肥胖在全球正达到流行程度。脂肪组织的这种过度增加是多种疾病发生和过早死亡的危险因素。在相关疾病中,代谢综合征是肥胖的主要合并症之一。在这种情况下,肠道微生物群已被认为既塑造宿主能量代谢又对其作出反应。最近,代谢组学已成为一种强大的工具,可捕捉特定组织中存在的代谢物的快照,为宿主 - 微生物群相互作用提供新的见解。将代谢组学与肠道微生物群研究相结合可以帮助我们更好地理解特定物种如何影响宿主代谢组学特征。韦氏菌属已被鉴定为一种有前景的下一代有益细菌,对小鼠的脂肪量和葡萄糖代谢有潜在影响,并且人类粪便中韦氏菌属的浓度与体重指数、空腹血糖和血浆糖化血红蛋白呈负相关。
通过qPCR对患有代谢综合征的胰岛素抵抗超重/肥胖参与者的粪便中韦氏菌属的浓度进行定量,并使用非靶向代谢组学分析血浆代谢物。使用Spearman相关性,然后进行错误发现率校正,揭示韦氏菌属粪便丰度与1169种已鉴定的血浆代谢物之间的相关性。

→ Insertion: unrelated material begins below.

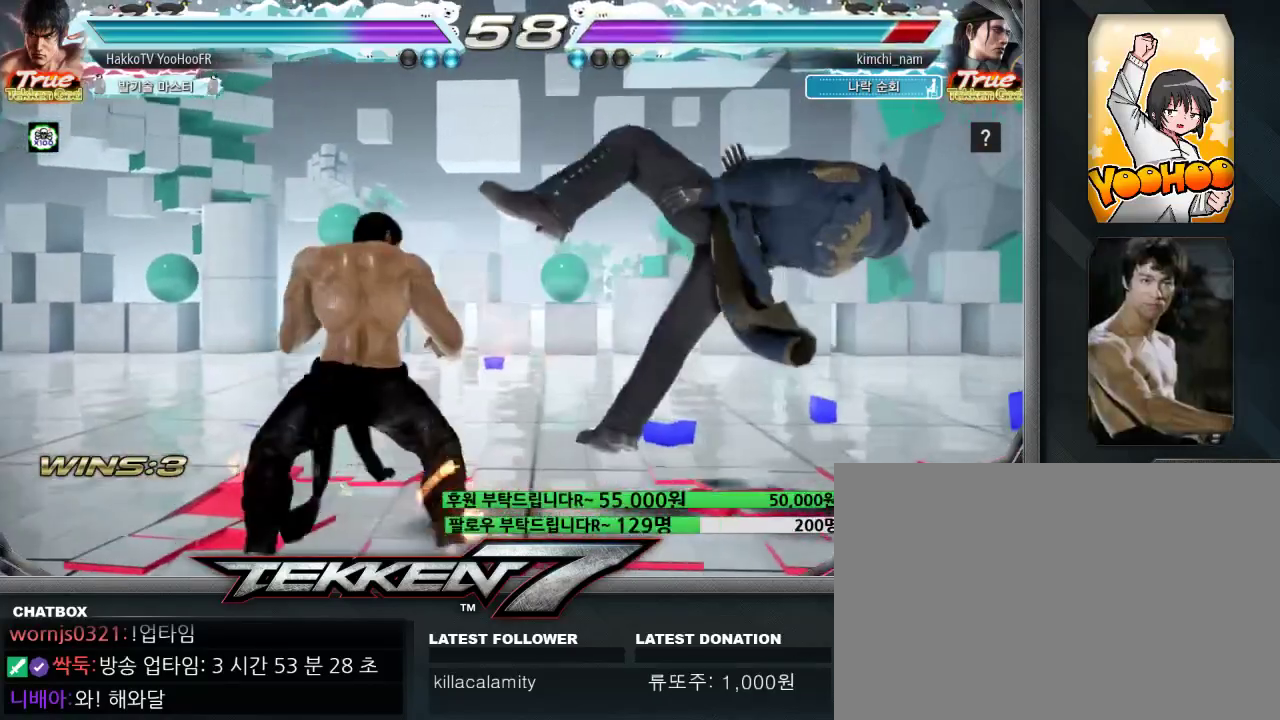
{"buttons": [], "left_stick": "left", "events": [[17, "TRIANGLE", "down"], [133, "TRIANGLE", "up"], [283, "SQUARE", "down"], [333, "SQUARE", "up"], [433, "SQUARE", "down"], [483, "SQUARE", "up"]]}
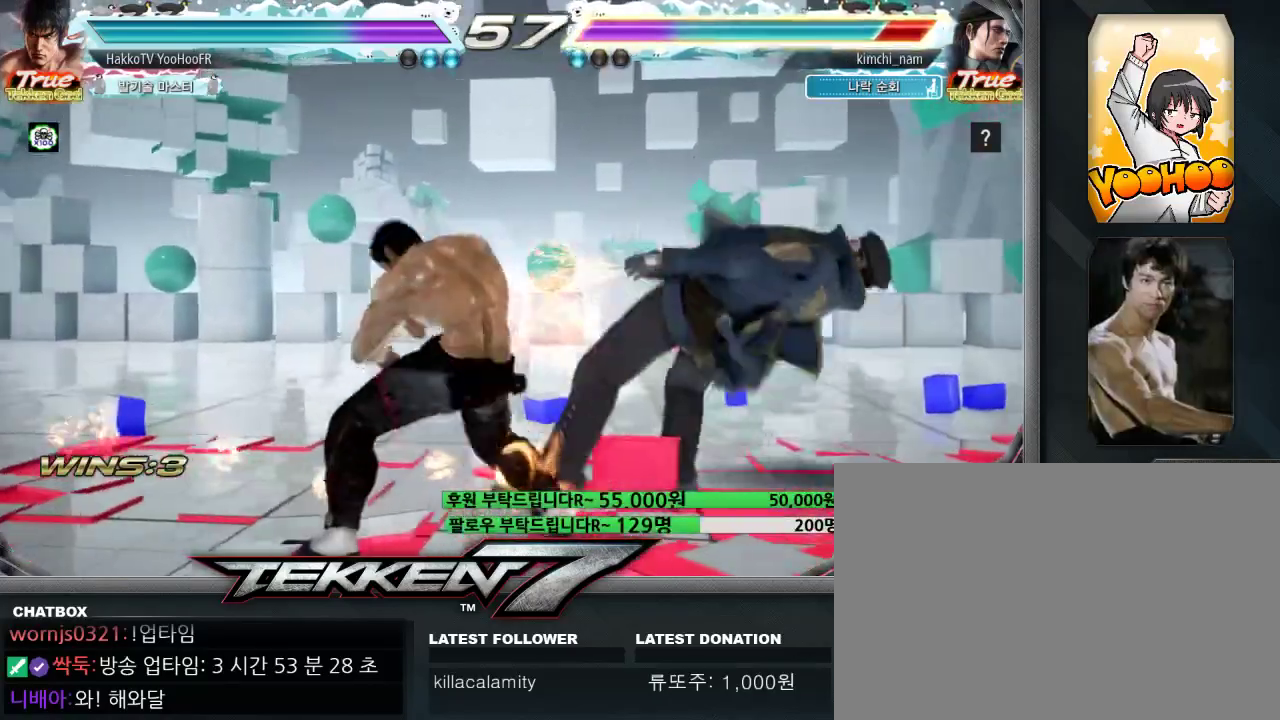
{"buttons": [], "left_stick": "center", "events": [[100, "SQUARE", "down"], [150, "SQUARE", "up"], [233, "SQUARE", "down"], [300, "SQUARE", "up"], [333, "left_stick", "center"]]}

有趣的是,在检测到的代谢物中,韦氏菌属仅与脂质分子相关。韦氏菌属的粪便浓度与五种磷脂酰胆碱、花生四烯酸、两种单酰甘油、十二种二酰甘油、三种溶血磷脂酰乙醇胺、一种磷脂酰肌醇和三种溶血磷脂酰肌醇以及甘油磷酸乙醇胺、甘油磷脂酰胆碱和PC(P - 16:0)的血浆水平呈正相关。与酰胆碱和溶血磷脂酰胆碱代谢物的相关性特别有趣,因为分别有6/8和8/10检测到的分子与韦氏菌属呈正相关。
这些结果表明韦氏菌属在宿主脂质代谢中起特定作用。这一发现与先前的体内研究一致,这些研究强调了用这种细菌处理的小鼠多个组织中的脂质谱改变。需要进一步研究以阐明潜在机制并评估其潜在的治疗应用。